Particle physicists need to do their bit too. CERN, for example, produces around 100 petabytes of data every year. This is stored, distributed and analysed using the Worldwide LHC Computing Grid (WLCG), a global collaboration of around 170 computing centres in more than 40 countries. CERN now publishes environment reports, with the second – published last year – describing the energy-efficiency improvements implemented at the LHC, specifically its ability to gather more data per unit of energy used. Over the 20-year lifespan of the upgraded machine, it will be 10 times more energy efficient than when CERN’s flagship facility was originally switched on. But the report also acknowledges that it doesn’t really cover the emissions of the WLCG. Energy consumption is only detailed for WLCG facilities owned or operated by CERN.
Lannelongue would like it if researchers just started thinking more about the emissions of their computing, factoring it into their decisions. A good example is running inefficient code and software overnight because you have the computer resources and you are going to be at home in bed, so it does not matter if it takes ages. “That is fine until you say if I make it more efficient, I will save greenhouse-gas emissions and I will reduce my carbon footprint – so suddenly there is an incentive to do so,” he explains.

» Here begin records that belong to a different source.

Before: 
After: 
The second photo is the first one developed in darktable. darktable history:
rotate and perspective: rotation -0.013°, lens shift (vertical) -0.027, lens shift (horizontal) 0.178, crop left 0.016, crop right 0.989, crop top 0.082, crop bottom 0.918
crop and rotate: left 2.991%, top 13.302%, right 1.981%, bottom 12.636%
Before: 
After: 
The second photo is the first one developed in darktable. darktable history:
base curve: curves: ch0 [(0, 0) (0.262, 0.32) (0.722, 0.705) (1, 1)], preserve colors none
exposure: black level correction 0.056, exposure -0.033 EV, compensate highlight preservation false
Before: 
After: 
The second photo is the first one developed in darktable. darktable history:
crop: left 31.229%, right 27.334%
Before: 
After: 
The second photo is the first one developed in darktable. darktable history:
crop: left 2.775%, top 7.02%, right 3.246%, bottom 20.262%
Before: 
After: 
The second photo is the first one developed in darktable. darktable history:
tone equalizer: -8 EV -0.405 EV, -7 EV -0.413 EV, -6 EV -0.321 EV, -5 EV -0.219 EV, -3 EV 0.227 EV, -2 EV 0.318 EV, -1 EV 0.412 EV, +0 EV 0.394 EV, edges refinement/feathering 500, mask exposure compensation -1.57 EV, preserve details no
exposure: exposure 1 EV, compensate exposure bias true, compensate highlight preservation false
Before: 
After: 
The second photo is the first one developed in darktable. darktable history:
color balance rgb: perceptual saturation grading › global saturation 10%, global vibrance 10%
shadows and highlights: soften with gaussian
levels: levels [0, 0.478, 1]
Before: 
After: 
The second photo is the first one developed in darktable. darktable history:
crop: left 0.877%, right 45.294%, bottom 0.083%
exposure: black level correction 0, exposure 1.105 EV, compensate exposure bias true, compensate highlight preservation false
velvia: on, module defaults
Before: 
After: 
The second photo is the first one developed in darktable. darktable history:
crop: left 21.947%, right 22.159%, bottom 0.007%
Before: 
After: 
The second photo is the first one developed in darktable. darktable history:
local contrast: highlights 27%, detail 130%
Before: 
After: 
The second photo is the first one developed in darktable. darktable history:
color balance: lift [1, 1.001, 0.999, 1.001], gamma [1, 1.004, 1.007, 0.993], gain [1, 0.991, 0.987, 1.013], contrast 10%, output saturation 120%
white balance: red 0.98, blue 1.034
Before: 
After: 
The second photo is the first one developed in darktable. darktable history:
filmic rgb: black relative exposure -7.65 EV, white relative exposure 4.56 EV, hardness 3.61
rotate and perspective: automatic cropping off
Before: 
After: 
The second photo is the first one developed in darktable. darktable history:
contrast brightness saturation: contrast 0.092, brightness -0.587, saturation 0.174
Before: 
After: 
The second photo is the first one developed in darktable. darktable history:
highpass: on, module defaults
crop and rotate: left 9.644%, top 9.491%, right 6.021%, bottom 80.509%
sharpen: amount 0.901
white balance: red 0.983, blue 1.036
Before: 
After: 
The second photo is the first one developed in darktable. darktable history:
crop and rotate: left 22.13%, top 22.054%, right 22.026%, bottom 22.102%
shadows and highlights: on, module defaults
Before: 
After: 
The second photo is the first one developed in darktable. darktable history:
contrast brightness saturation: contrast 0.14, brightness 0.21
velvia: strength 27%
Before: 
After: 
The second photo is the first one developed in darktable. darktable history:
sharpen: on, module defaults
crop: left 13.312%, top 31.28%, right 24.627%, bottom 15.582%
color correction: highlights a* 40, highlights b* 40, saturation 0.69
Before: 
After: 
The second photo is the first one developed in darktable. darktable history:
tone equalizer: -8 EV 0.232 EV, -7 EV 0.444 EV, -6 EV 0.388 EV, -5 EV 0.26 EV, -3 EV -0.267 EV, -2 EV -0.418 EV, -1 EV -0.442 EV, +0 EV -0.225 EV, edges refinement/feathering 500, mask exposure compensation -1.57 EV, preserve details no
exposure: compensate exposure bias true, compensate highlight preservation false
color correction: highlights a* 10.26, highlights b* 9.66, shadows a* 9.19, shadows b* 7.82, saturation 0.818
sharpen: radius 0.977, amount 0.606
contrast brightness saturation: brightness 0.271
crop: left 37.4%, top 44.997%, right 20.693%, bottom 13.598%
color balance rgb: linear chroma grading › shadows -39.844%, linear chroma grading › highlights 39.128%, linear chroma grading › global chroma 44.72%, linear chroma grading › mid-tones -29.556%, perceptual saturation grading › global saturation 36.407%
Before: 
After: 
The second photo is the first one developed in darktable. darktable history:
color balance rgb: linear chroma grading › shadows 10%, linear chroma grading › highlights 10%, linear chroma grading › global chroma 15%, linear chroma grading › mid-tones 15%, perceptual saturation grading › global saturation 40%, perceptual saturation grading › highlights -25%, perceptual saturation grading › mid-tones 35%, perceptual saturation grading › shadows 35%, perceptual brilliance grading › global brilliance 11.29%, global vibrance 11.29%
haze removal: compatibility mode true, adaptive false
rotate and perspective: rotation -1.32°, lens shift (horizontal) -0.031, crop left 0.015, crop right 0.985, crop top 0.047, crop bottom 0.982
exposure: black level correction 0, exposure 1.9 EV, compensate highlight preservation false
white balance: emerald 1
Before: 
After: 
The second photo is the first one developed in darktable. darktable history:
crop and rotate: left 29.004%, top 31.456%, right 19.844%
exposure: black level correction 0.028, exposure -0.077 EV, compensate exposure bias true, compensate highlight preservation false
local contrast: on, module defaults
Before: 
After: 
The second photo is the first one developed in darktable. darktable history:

When it comes to the GRAND project, Kotera says the plan is for the experiment to have simulation libraries that allow people to reuse commonly run simulations instead of producing their own, thereby preventing the same data from being reproduced again and again. According to Kotera this is common practice, even on large collaborations: different people repeatedly running identical simulations, because there is no central store. “It is so easy nowadays to just push a button and run a one-week simulation, get the result and then say ‘oh, I didn’t really need it’,” she says. “Our goal is to really encourage people to think ahead of running simulations whether this is something that they really need.”